Magnetic resonance imaging (MRI) showed a mass at the back of the left orbital optic nerve, with isointensity on T1 and hyperintensity on T2/fluid-attenuated inversion recovery (FLAIR) imaging. Heterogeneous enhancement was found on a contrast-enhanced scan. There was no obvious flow void in or around the tumour. The proximal end of the optic nerve on the left side of the orbit was partially enlarged and tortuous, and the optic nerve sheath was dilated. There was no obvious abnormality in the right optic nerve. FLAIR imaging showed hyperintensity of the chiasma, left optic tract, and bilateral frontal lobes.

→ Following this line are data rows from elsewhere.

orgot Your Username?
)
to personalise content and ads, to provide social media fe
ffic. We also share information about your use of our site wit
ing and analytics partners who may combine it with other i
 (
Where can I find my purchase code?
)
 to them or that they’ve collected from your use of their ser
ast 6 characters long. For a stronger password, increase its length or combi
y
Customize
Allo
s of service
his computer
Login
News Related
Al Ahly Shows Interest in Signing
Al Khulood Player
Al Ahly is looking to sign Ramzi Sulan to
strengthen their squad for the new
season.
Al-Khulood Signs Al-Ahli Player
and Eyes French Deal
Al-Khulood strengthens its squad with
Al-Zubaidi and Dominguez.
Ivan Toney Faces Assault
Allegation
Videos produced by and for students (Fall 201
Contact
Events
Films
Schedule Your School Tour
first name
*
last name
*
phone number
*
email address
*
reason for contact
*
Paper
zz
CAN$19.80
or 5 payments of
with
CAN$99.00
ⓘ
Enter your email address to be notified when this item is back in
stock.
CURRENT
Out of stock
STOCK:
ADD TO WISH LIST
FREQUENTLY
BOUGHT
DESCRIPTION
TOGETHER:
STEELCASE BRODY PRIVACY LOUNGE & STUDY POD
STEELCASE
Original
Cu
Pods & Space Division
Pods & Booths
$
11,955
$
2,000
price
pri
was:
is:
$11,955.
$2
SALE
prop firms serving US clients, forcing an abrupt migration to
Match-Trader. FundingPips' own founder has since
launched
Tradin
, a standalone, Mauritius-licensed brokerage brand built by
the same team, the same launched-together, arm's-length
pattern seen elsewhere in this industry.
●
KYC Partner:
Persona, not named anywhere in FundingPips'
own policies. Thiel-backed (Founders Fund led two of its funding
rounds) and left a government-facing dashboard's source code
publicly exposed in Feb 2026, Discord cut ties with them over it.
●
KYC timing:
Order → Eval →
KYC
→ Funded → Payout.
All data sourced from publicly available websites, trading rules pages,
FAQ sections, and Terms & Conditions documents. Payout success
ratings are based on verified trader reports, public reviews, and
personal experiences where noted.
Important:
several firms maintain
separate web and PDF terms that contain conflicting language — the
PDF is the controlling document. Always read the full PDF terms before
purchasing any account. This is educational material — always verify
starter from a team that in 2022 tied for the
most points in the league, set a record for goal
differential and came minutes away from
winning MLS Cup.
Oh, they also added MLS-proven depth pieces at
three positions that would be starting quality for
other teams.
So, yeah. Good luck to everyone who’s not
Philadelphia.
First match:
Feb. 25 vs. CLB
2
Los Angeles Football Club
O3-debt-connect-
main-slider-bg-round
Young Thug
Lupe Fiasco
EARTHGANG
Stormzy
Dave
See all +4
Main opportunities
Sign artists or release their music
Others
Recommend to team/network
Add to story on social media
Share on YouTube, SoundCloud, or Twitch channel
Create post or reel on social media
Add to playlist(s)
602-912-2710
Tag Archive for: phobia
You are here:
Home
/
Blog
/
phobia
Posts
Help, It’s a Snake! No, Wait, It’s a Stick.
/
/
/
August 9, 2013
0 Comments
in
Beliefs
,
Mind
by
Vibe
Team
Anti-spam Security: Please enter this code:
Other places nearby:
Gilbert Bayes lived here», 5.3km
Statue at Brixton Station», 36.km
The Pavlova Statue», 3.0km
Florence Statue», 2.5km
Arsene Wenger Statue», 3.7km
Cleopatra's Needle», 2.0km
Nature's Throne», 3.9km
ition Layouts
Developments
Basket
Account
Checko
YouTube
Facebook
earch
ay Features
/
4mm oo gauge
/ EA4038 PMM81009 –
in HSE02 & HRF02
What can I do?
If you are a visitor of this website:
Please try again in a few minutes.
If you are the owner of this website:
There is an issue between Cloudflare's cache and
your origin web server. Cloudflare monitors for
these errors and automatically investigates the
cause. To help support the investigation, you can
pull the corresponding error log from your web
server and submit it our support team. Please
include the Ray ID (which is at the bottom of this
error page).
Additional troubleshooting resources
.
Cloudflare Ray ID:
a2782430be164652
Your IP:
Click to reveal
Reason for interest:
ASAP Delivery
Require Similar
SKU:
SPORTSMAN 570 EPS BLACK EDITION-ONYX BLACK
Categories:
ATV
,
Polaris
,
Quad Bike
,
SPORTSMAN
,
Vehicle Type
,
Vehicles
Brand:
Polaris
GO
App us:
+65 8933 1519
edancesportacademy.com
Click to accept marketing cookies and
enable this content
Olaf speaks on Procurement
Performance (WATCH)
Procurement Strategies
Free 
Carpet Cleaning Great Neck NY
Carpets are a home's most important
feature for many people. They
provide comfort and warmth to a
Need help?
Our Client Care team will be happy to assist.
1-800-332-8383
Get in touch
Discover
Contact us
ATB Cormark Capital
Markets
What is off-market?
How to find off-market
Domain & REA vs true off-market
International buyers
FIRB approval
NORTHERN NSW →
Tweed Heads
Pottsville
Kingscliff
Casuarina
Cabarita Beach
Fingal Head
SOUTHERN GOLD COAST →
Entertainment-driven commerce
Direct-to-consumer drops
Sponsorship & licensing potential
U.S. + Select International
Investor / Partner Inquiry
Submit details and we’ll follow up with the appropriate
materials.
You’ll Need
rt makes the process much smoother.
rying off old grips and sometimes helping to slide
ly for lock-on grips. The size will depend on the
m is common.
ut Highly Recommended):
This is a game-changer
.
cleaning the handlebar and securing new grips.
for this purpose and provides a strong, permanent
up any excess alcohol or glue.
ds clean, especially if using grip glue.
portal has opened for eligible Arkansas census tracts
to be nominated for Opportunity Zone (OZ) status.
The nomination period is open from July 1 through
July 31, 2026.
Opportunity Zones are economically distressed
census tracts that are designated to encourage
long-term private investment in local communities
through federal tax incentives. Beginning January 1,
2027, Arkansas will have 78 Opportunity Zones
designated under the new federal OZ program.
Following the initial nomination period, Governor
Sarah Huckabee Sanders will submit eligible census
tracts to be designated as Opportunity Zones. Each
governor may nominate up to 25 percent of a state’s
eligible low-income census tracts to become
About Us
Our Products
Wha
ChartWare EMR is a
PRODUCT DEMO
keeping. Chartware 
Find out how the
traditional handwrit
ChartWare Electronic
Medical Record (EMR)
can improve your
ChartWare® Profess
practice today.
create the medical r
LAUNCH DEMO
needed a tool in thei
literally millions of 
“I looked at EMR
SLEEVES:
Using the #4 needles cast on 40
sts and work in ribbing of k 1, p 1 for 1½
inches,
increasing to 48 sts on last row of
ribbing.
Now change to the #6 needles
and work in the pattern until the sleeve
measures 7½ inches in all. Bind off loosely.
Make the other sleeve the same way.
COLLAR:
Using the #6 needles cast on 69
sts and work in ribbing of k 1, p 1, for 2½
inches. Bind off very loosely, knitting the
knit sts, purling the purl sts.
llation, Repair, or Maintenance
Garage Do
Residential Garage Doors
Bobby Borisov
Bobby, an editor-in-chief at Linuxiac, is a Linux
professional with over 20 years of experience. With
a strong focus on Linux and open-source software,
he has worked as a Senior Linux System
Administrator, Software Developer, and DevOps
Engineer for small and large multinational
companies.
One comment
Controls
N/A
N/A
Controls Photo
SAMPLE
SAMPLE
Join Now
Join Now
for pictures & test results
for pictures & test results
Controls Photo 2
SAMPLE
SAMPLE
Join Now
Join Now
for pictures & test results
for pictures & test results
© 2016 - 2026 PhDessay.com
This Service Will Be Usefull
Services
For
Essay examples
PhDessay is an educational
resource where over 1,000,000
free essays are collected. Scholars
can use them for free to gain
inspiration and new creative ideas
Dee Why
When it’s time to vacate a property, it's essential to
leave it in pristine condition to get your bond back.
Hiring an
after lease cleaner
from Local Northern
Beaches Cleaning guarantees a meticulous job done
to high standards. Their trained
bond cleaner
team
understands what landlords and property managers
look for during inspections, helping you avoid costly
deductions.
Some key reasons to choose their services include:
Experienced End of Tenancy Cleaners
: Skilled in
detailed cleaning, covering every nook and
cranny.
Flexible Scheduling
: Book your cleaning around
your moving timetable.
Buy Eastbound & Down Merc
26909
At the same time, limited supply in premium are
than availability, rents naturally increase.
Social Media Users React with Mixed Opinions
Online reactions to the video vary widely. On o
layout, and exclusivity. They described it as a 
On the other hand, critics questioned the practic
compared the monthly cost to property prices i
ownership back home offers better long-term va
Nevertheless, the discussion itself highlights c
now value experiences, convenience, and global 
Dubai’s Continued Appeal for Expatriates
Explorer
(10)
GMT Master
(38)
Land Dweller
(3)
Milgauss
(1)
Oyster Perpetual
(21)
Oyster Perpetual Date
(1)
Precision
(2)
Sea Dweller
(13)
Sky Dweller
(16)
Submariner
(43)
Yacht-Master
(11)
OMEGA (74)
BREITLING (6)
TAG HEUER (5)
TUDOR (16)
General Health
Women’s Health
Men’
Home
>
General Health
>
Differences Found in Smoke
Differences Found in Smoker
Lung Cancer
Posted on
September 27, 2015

Endoscopic-assisted intraorbital tumour resection was performed while the patient was under general anaesthesia, during which the medial orbital wall and the anterior part of the optic canal were incised from the nasal cavity. The optic nerve was cut off at the orbital apex, the surrounding tissues of the tumour were separated, and the tumour was completely removed by approaching from the nasal bulbar conjunctiva incision. Pathological examination revealed that the tumor was mainly composed of abundant interstitial cells and capillaries. The cytoplasm of the interstitial cells was rich and lightly stained, showing vacuoles. Immunohistochemical staining showed positivity for CD34, CD31, and CD56 and negativity for progesterone receptor, creatine kinase (AE1/AE3), glial fibrillary acidic protein, S-100, epithelial membrane antigen, and D2–20. The pathological diagnosis was HBL of the left optic nerve.

Three months after the operation, MRI showed that the tumour had been removed, and the signs of bilateral frontal lobe and optic choroid oedema had disappeared.